Laura Jarrett is an American television journalist working for NBC News. She currently serves as an anchor for the Saturday editions of Today and NBC News' senior legal correspondent.

== Education ==
Jarrett earned a Bachelor of Arts degree from Amherst College and a Juris Doctor degree from Harvard Law School.

== Career ==
Jarrett joined CNN in 2016. In January 2020, she became the co-anchor of Early Start. Jarrett left CNN for NBC News in November 2022. Since January 2023, she has worked for NBC News as a senior legal correspondent succeeding veteran Pete Williams who retired in 2022. She became co-anchor of the Saturday edition of Today on September 8, 2023, succeeding Kristen Welker, who became moderator of Meet the Press. In her role with NBC News, she frequently fills in as a co-anchor across all four hours of Today, substitute anchors and reports on NBC Nightly News, and anchors and reports on NBC News special reports and special events coverage like Election Nights.
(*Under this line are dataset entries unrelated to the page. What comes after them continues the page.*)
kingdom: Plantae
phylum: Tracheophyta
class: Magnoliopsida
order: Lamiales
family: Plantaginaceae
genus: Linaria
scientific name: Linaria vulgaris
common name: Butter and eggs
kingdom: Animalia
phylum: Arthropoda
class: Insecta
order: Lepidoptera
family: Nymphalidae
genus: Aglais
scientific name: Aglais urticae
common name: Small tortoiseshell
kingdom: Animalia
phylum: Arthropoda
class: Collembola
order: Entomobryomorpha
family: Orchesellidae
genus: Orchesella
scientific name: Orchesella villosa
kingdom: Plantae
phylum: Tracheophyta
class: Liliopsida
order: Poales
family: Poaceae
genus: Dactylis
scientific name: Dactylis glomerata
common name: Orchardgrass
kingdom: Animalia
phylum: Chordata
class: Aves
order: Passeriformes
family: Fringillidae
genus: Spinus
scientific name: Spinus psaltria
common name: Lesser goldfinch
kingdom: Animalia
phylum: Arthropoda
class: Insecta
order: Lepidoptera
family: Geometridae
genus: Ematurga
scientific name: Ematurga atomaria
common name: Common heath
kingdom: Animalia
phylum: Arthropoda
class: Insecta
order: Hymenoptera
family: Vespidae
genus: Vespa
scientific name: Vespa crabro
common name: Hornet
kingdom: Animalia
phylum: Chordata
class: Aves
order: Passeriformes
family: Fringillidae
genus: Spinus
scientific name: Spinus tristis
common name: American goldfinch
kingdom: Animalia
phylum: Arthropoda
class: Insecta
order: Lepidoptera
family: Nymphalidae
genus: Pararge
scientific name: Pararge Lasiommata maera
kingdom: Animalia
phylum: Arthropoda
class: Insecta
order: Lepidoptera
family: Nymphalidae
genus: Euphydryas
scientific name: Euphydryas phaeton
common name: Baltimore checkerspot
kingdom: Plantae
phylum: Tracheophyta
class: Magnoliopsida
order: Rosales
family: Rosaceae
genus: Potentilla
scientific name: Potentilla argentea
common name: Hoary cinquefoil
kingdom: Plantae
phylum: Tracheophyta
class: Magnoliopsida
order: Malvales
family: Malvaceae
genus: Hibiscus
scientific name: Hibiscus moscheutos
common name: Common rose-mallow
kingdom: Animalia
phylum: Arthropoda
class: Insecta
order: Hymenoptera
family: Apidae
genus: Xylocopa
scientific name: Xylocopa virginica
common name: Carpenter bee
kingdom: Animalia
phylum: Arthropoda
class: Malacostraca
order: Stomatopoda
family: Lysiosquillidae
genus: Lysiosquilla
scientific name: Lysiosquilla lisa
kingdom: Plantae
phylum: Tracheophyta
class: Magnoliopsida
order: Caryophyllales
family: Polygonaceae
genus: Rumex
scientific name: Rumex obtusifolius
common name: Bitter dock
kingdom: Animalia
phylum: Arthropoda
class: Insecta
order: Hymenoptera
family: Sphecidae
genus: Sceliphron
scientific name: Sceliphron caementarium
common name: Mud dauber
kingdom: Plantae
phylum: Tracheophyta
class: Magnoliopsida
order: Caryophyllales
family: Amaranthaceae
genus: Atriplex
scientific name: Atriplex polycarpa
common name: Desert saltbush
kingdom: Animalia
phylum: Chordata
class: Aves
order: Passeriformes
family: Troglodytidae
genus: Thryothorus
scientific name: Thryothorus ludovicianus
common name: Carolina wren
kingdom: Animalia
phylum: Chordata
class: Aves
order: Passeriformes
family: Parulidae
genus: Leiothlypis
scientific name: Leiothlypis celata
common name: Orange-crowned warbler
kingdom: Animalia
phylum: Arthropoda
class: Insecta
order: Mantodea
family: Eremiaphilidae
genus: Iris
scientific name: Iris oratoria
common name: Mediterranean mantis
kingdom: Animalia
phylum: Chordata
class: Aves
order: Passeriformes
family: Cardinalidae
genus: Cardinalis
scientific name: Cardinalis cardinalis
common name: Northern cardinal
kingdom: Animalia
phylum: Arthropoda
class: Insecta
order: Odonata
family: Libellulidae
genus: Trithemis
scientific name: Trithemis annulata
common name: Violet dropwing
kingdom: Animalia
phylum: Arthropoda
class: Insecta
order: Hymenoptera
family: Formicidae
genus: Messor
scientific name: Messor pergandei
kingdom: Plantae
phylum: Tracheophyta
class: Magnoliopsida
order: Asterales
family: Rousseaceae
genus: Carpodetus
=== Reading of Donald Trump verdict ===
On May 30, 2024, Donald Trump was prosecuted on 34 felony counts for falsifying business records. Jarrett is known for breaking this verdict live on NBC News by reading all 34 counts Trump was charged with. Jarrett on Today said that she and her news crew believed that the jury was going home for the day prior to the verdict coming out and did not expect a verdict that day. She was told the verdict in real time from a fellow NBC News reporter in the courtroom.

== Personal life ==
Jarrett is the daughter of Valerie Jarrett, a former Obama administration senior official; and Dr. William Robert Jarrett. Her maternal grandmother, Barbara T. Bowman, was an American early childhood education expert/advocate, academic, and author. Jarrett is of African and European descent Her father died of cardiac arrest in 1993.

She married Canadian attorney Tony Balkissoon, son of Bas Balkissoon in June 2012 in Chicago, Illinois. The couple have two children, son James (2019) and daughter June (July 2022).